- [Human keypoint data]:
_ _ _ _ _ _ _
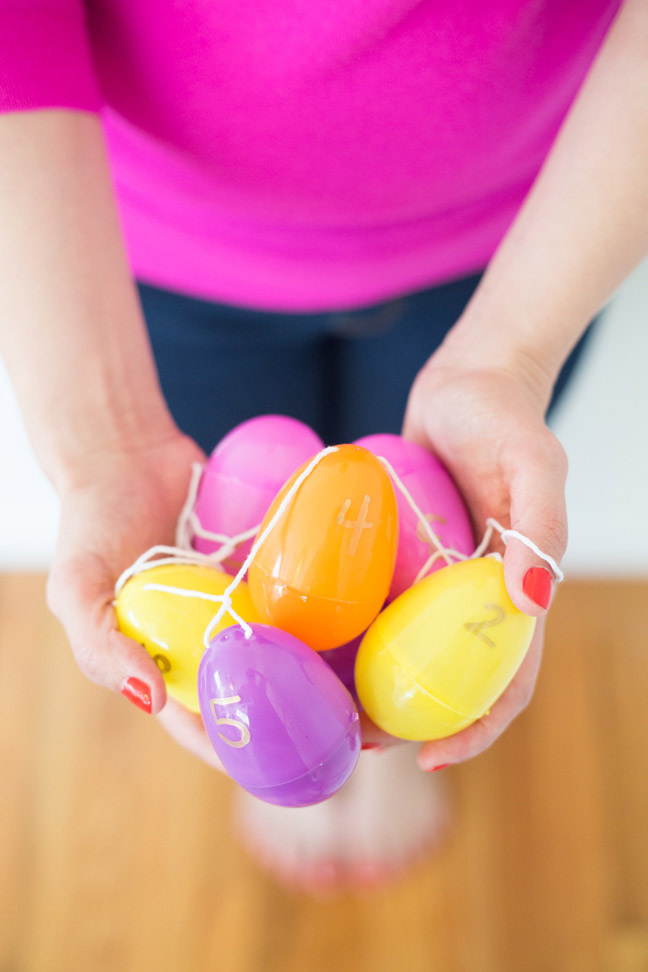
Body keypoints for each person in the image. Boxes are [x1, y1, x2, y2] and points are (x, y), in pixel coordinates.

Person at [1, 0, 647, 894]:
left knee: (429, 526)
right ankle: (304, 733)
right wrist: (102, 440)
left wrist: (510, 353)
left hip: (517, 239)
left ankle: (369, 731)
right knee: (230, 519)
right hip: (154, 252)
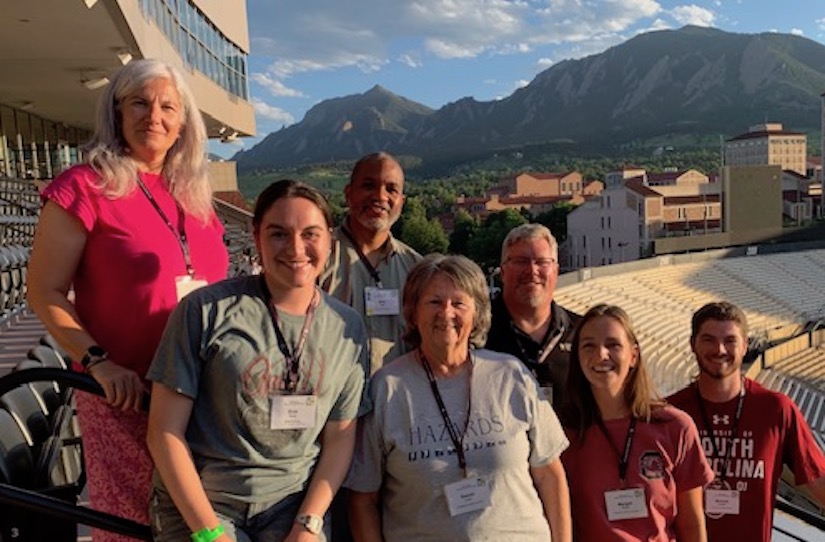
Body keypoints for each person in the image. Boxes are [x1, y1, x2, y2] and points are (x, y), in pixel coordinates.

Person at [26, 59, 228, 539]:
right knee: (135, 529)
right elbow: (43, 291)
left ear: (183, 122)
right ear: (116, 112)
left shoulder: (195, 195)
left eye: (167, 106)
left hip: (202, 397)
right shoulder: (84, 187)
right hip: (126, 397)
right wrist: (97, 362)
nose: (152, 116)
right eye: (138, 102)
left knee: (199, 525)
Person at [146, 180, 370, 542]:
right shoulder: (205, 311)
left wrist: (309, 524)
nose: (296, 249)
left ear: (329, 239)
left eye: (310, 234)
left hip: (291, 506)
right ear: (256, 235)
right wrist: (210, 534)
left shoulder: (348, 328)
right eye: (279, 233)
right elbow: (163, 434)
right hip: (205, 503)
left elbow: (341, 439)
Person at [347, 254, 572, 542]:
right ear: (412, 312)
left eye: (459, 303)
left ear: (476, 313)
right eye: (434, 302)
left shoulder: (511, 375)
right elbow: (363, 499)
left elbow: (549, 475)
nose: (446, 313)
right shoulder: (387, 389)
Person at [667, 301, 825, 542]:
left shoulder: (775, 409)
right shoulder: (670, 413)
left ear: (745, 346)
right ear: (692, 344)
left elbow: (818, 480)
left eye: (730, 340)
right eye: (708, 339)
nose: (720, 349)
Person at [560, 304, 712, 542]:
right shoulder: (564, 434)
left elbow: (692, 526)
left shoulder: (675, 427)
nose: (601, 355)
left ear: (633, 355)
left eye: (613, 345)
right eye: (589, 345)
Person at [321, 152, 422, 374]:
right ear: (348, 194)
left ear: (401, 202)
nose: (380, 196)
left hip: (397, 404)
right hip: (333, 403)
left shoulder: (417, 269)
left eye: (391, 189)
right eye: (368, 185)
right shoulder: (318, 256)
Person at [485, 223, 578, 409]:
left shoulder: (581, 332)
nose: (532, 270)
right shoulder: (477, 332)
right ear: (502, 272)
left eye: (542, 262)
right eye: (520, 261)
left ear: (556, 271)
_ _ _ _ _ _ _
- [PROMPT]: The entries above are to be copied exactly, with every picture left out.

- [COMPLETED EXERCISE]:
Body keypoints for each person in the image. Boxes are [x1, y1, x2, y2] and points are (x, y), in pixel coordinates.

Person at [1, 0, 647, 894]:
left knee: (429, 526)
right ankle: (304, 733)
right wrist: (102, 440)
left wrist: (510, 353)
left hip: (517, 239)
left ankle: (369, 731)
right knee: (230, 519)
right hip: (154, 252)
Body keypoints for each person in the image. Boxes are [x1, y1, x2, y2] and points are (x, y), in pixel coordinates.

Person at [26, 59, 228, 539]:
right knee: (135, 529)
right elbow: (43, 291)
left ear: (183, 122)
right ear: (116, 112)
left shoulder: (195, 195)
left eye: (167, 106)
left hip: (202, 397)
right shoulder: (84, 187)
right hip: (126, 397)
right wrist: (97, 362)
nose: (152, 116)
right eye: (138, 102)
left knee: (199, 525)
Person at [146, 180, 370, 542]:
right shoulder: (205, 311)
left wrist: (309, 524)
nose: (296, 249)
left ear: (329, 239)
left eye: (310, 234)
left hip: (291, 506)
right ear: (256, 235)
right wrist: (210, 534)
left shoulder: (348, 328)
right eye: (279, 233)
right elbow: (163, 434)
right hip: (205, 503)
left elbow: (341, 439)
Person at [347, 254, 572, 542]:
right ear: (412, 312)
left eye: (459, 303)
left ear: (476, 313)
right eye: (434, 302)
left shoulder: (511, 375)
right elbow: (363, 499)
left elbow: (549, 475)
nose: (446, 313)
right shoulder: (387, 389)
Person at [667, 301, 825, 542]:
left shoulder: (775, 409)
right shoulder: (670, 413)
left ear: (745, 346)
right ear: (692, 344)
left elbow: (818, 480)
left eye: (730, 340)
right eye: (708, 339)
nose: (720, 349)
Person at [560, 304, 712, 542]:
right shoulder: (564, 434)
left elbow: (692, 526)
left shoulder: (675, 427)
nose: (601, 355)
left ear: (633, 355)
left eye: (613, 345)
right eye: (589, 345)
Person at [321, 152, 422, 374]:
right ear: (348, 194)
left ear: (401, 202)
nose: (380, 196)
left hip: (397, 404)
right hip: (333, 403)
left shoulder: (417, 269)
left eye: (391, 189)
right eye: (368, 185)
right shoulder: (318, 256)
Person at [485, 223, 578, 409]:
left shoulder: (581, 332)
nose: (532, 270)
right shoulder: (477, 332)
right ear: (502, 272)
left eye: (542, 262)
right eye: (520, 261)
left ear: (556, 271)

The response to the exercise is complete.